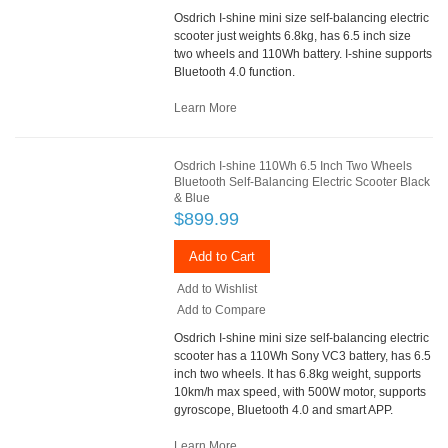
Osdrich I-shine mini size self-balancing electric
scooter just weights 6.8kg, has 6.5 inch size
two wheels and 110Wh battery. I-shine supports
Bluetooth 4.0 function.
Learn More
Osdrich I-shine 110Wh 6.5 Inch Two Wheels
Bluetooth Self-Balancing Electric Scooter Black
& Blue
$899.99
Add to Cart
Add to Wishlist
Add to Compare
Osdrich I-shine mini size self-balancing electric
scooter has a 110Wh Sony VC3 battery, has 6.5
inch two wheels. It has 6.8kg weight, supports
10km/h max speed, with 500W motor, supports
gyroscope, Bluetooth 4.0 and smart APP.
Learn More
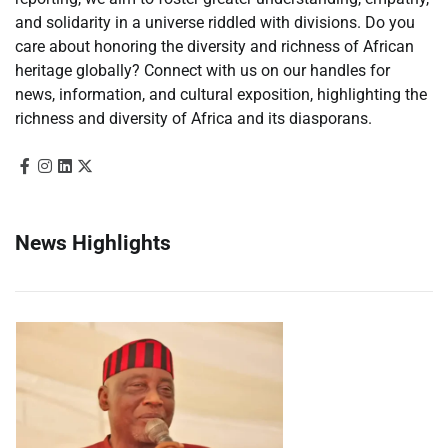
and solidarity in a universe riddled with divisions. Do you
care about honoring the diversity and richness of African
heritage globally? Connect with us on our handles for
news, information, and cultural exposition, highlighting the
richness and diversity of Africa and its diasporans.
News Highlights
-------------------------
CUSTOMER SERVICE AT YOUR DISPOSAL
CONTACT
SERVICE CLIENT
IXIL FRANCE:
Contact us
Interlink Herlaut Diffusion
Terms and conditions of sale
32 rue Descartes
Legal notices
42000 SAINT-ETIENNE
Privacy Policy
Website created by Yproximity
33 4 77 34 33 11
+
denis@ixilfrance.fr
-------------------------
**Task details**
Retype, exactly and in full, the lines above from the one containing "42000 SAINT-ETIENNE" through the one containing "denis@ixilfrance.fr".

**Exercise output**
42000 SAINT-ETIENNE
Privacy Policy
Website created by Yproximity
33 4 77 34 33 11
+
denis@ixilfrance.fr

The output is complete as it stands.